Answer these questions about the passage on R's summary() output.
1. What maximum body weight does the summary report?
2. Which factor variable has a missing value that did not occur in the original data table?
3. When SAT is typed at the prompt, what is actually being shown instead of the SAT variable inside the data frame?
*** EXCERPTED PASSAGE
The summary() function is VERY useful here.
> summary(my.data)
name age hgt wgt race year
Barb:1 Min. :18.0 Min. :64.0 Min. : 128.0 Af.Am:1 Fr:2
Bob :1 1st Qu.:18.0 1st Qu.:66.0 1st Qu.: 156.0 Asian:1 Jr:1
Fred:1 Median :20.0 Median :67.0 Median : 180.0 Cauc :2 So:1
Jeff:1 Mean :20.2 Mean :67.8 Mean : 356.8 NA's :1 Sr:1
Sue :1 3rd Qu.:21.0 3rd Qu.:70.0 3rd Qu.: 202.0
Max. :24.0 Max. :72.0 Max. :1118.0
SAT
Min. : 840
1st Qu.: 870
Median : 980
Mean :1002
3rd Qu.:1112
Max. :1210
NA's :1
Let's take a look. There is a variable called "name", which R is summarizing
as a factor. We probably don't really want that, because it's not a grouping
variable, but for now no harm no foul. There is a variable called "age",
which is numeric, a variable called "hgt", which is numeric, and a variable
called "wgt", which is numeric. Do you see any problems here?
The "age" and "hgt" variables look entirely reasonable as far as min and
max values are concerned, but wgt does not. Maximum wgt is 1118 lbs. Really?
Something clearly went wrong here, and we are going to have to track it down
and fix it!
The variables "race" and "year" are factors or categorical variables. See
any problems? Yes, there is a missing value (NA) in "race" that didn't occur
in the original data table. Something else we're going to have to fix.
Finally, "SAT", also numeric, has a missing value that we are going to have
to track down. This is the advantage of using summary().
It shows which variables have values missing, and you can look at the
range of the numeric variables and see if there is anything suspicious, like a
body weight of 1118 lbs.
There are four ways to get at the data inside a data frame, and this is NOT
one of them.
> SAT
[1] 1080 1210 840 NA 880
That only seemed to work, because remember when you created the data frame, you
started by putting a vector called "SAT" into the workspace. THAT'S what you're
seeing now! You are NOT seeing the SAT variable from inside the data frame.
******
*** MATERIAL SHOWN
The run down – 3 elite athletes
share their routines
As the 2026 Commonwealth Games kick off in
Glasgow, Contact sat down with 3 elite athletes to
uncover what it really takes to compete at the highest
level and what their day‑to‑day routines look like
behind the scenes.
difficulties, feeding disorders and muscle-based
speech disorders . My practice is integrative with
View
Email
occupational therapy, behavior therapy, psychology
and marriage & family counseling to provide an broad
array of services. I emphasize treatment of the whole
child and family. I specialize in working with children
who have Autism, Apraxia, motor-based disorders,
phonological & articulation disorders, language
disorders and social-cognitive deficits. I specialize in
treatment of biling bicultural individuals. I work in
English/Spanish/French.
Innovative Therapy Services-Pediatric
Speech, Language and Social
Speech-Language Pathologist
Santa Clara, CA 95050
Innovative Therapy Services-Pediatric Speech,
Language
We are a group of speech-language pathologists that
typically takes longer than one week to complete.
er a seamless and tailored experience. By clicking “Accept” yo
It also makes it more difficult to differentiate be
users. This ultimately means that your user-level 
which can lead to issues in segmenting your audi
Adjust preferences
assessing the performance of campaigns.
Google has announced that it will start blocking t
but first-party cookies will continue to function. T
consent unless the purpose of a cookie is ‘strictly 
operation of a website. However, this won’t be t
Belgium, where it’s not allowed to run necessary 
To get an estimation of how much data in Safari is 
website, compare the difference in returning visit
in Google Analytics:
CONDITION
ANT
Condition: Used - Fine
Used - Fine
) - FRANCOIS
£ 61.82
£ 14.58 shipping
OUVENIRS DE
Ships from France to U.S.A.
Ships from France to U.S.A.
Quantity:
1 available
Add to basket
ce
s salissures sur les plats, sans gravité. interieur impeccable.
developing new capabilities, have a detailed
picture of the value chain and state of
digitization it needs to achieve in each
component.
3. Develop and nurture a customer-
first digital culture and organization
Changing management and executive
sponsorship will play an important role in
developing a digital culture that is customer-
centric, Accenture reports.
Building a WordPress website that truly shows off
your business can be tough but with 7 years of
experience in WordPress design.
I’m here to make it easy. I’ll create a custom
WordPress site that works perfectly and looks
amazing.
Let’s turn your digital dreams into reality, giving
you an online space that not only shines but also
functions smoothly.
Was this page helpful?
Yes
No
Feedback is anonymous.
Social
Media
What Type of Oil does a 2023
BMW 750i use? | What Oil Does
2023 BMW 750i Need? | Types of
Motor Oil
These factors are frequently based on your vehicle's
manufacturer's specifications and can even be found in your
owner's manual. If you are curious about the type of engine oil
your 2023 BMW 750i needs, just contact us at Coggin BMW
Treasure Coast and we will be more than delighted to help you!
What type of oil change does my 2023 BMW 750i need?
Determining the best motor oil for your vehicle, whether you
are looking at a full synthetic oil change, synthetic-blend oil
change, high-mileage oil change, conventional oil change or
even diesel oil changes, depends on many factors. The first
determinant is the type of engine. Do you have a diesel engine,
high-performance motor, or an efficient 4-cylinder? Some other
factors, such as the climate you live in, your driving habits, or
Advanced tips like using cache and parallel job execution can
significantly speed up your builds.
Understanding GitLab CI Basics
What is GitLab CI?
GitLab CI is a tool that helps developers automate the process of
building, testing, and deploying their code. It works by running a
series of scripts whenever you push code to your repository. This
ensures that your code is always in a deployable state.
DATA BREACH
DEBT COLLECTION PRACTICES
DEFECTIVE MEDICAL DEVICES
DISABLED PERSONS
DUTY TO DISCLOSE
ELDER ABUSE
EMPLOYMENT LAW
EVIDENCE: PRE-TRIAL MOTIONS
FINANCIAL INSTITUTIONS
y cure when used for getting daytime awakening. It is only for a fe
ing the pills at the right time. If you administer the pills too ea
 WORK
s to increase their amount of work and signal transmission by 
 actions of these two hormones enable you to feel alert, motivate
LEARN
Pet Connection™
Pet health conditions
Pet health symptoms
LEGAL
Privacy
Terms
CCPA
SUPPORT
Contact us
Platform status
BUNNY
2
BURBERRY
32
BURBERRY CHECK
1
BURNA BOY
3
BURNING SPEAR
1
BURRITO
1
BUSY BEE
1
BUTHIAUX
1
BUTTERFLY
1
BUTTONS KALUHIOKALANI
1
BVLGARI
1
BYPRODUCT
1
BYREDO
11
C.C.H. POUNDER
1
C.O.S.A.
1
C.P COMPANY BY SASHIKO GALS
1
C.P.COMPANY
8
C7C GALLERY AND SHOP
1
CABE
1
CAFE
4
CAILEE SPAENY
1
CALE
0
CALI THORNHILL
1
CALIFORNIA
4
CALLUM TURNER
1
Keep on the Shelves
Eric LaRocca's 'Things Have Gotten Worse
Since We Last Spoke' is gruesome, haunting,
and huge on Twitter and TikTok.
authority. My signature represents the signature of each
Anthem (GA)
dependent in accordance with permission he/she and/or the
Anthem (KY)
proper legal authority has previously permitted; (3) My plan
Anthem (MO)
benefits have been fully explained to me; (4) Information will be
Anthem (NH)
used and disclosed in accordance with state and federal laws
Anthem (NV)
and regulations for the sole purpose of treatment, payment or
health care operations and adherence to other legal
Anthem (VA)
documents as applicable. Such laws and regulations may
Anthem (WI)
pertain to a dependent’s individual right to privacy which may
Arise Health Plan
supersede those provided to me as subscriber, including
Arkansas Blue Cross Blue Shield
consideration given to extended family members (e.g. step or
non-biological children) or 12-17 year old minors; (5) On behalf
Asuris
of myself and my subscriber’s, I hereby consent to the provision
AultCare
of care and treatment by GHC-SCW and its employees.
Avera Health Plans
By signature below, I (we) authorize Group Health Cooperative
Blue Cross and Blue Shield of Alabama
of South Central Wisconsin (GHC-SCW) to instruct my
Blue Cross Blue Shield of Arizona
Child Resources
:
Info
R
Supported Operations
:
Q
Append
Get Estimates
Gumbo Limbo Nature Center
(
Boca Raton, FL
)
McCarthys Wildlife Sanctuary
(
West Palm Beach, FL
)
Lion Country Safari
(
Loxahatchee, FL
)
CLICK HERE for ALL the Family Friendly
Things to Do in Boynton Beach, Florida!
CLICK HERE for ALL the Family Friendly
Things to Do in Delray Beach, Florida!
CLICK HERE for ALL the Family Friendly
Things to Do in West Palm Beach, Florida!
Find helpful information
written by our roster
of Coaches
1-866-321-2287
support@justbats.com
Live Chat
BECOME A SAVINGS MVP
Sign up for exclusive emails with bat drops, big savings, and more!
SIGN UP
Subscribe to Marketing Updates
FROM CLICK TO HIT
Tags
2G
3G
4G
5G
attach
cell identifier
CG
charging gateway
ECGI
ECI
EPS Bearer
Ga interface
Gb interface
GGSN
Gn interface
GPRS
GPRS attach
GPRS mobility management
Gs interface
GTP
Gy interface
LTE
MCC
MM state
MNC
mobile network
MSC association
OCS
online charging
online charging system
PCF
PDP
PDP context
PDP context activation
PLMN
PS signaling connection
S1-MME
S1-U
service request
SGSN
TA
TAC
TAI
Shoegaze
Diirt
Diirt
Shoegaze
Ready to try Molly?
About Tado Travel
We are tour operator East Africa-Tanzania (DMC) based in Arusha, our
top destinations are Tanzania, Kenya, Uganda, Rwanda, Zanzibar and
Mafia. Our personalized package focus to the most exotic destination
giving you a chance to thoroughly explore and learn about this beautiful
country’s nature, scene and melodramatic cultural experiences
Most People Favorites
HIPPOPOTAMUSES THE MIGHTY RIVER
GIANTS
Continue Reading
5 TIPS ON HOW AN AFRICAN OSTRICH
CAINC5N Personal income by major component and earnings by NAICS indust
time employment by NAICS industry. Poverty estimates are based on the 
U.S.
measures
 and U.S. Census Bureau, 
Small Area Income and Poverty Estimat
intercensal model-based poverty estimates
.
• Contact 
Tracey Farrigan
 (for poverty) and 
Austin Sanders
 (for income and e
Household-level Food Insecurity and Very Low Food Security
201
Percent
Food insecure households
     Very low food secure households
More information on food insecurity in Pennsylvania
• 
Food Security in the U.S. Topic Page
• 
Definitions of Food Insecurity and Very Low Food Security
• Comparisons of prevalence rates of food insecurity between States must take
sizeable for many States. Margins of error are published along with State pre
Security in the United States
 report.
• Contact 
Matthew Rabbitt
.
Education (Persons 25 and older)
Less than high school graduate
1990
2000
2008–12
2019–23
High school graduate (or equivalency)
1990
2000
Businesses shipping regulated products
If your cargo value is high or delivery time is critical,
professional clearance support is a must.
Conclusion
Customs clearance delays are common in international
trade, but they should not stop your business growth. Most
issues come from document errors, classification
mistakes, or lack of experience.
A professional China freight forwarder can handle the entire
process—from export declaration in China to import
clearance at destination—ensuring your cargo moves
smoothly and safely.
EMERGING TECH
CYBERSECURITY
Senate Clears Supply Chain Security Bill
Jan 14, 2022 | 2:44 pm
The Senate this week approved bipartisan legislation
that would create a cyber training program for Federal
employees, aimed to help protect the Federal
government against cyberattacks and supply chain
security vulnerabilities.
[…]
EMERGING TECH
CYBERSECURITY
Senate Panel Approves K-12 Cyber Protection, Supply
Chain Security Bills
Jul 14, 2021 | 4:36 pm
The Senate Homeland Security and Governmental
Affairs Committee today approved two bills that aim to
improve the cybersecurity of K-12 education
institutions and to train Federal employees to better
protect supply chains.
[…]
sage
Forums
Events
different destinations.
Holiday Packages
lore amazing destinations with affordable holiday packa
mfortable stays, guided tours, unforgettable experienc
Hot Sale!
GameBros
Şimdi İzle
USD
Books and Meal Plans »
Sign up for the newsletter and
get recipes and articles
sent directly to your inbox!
******
▶ WRITTEN REPLY
1. 1118 lbs.
2. The variable "race".
3. The vector called "SAT" that was put into the workspace when the data frame was first created.